Many people with bad credit are already struggling to make their monthly loan payments. The opportunity to consolidate their loans provides a way they can still pay them, but at a lower monthly payment. This can help them avoid further credit blemishes, and even start building a good credit history. Additionally, those with blemishes who are on the road to recovery, and who have made timely payments for a while, will have the ability to consolidate high interest loans into one with more affordable rates.

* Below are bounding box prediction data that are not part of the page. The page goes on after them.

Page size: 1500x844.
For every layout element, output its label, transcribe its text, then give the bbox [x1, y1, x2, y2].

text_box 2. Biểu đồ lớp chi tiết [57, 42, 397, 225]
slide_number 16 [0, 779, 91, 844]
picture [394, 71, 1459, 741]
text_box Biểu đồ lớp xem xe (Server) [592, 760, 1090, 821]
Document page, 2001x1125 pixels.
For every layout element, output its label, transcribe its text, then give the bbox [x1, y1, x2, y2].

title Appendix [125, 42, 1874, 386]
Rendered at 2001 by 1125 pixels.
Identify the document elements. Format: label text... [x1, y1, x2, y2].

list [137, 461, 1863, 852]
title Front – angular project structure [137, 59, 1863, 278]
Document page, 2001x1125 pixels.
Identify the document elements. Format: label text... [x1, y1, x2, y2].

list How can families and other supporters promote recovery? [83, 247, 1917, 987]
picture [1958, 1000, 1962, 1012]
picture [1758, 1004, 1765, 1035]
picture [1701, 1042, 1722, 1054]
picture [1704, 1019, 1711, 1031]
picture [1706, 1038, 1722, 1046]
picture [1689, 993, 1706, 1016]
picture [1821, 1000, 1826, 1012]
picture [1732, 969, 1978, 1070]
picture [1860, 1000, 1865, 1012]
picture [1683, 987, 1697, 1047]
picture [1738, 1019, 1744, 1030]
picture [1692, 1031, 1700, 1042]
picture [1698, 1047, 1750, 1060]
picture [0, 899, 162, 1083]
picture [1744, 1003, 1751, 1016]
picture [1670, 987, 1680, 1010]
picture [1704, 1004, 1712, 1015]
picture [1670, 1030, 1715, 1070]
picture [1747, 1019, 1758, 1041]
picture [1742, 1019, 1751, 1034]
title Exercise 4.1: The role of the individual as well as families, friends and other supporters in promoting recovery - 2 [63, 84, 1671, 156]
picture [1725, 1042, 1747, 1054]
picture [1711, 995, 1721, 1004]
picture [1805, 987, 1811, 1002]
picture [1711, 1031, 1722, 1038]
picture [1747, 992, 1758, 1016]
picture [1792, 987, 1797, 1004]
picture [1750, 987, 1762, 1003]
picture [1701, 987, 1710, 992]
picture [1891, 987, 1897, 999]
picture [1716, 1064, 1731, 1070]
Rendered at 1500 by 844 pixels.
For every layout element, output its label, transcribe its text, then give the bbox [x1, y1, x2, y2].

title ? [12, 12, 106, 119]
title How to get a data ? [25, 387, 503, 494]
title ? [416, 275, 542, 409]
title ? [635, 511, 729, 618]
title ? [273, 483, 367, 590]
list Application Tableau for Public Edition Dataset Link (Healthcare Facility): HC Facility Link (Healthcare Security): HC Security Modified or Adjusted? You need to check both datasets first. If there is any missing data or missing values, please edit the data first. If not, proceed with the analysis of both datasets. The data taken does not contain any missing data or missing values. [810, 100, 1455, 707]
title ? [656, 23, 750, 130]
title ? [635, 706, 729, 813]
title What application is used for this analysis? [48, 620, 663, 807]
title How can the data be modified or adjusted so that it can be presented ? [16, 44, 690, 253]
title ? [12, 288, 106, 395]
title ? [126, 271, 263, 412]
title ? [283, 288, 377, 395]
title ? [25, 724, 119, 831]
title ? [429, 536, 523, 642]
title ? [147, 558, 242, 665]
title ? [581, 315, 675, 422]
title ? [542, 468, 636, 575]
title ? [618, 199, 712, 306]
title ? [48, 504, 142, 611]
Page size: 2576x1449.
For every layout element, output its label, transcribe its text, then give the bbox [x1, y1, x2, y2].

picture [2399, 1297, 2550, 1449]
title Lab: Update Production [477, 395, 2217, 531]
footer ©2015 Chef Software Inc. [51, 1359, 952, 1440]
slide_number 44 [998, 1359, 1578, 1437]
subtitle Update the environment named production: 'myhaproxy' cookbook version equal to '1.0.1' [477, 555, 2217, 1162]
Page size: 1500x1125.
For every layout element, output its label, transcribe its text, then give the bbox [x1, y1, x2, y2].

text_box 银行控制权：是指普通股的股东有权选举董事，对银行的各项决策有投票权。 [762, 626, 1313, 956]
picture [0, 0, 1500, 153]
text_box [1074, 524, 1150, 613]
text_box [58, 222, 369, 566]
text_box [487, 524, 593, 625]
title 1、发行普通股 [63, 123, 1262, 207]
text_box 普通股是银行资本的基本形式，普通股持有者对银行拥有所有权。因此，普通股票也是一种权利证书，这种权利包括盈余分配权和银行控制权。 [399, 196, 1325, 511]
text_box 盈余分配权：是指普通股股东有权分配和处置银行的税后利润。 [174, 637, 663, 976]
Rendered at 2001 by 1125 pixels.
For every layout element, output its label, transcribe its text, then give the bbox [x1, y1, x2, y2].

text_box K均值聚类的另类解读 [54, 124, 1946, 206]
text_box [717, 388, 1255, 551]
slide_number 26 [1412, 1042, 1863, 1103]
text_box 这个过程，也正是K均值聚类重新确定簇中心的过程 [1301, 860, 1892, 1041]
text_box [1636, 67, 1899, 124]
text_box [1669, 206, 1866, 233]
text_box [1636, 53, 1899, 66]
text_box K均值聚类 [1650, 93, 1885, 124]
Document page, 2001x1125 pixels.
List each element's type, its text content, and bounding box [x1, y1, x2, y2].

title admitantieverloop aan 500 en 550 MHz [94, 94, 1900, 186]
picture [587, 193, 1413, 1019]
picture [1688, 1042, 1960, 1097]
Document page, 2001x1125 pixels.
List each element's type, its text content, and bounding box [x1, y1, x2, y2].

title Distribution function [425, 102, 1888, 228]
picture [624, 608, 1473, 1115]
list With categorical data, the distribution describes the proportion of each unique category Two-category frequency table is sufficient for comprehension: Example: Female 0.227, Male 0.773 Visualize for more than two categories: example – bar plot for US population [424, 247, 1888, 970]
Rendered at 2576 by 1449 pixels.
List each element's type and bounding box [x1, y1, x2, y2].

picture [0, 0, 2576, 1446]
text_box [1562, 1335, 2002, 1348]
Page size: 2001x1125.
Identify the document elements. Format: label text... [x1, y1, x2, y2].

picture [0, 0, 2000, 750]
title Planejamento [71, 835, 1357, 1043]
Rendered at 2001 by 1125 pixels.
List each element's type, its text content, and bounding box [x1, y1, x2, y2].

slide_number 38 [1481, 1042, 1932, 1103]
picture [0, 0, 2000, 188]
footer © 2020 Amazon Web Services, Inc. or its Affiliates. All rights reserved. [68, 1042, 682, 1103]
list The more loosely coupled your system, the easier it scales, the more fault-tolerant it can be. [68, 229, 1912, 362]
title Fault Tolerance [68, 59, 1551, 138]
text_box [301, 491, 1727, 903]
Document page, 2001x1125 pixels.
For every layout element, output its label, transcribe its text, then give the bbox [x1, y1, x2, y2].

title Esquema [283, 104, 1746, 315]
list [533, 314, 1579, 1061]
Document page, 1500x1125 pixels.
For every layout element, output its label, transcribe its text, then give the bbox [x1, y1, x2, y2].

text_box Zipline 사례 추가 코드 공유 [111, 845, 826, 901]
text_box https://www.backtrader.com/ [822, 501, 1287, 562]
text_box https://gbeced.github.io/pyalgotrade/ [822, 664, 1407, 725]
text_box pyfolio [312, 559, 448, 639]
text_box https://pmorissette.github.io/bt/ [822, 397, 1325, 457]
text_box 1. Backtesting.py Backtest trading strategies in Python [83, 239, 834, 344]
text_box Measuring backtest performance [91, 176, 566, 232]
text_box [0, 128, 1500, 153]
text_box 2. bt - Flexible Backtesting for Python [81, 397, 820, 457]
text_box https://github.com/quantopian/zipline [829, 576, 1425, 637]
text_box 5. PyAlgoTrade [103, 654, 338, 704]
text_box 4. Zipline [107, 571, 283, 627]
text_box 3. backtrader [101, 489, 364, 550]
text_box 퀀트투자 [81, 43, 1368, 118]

This is not to say that debt consolidation loans for people with poor credit will have low interest rates. If a person’s credit is on the mend, however, he may qualify for a lower rate than he’s currently paying. These loans go for varying amounts.
Whether you have bad or good credit, debt consolidation is usually a good option. You do not have to be a mathematician to figure out lower interest rates and lower monthly payments are beneficial. However, you should always use caution. You do not want to fall into the trap of consolidating your credit cards only to run them back up to their limits. That is a recipe for financial disaster. Look at a debt consolidation loan as an opportunity for a fresh start, and try to break bad spending habits
Did you resolve to get in better shape financially this year? One way to do it is to shed some of that unsightly debt.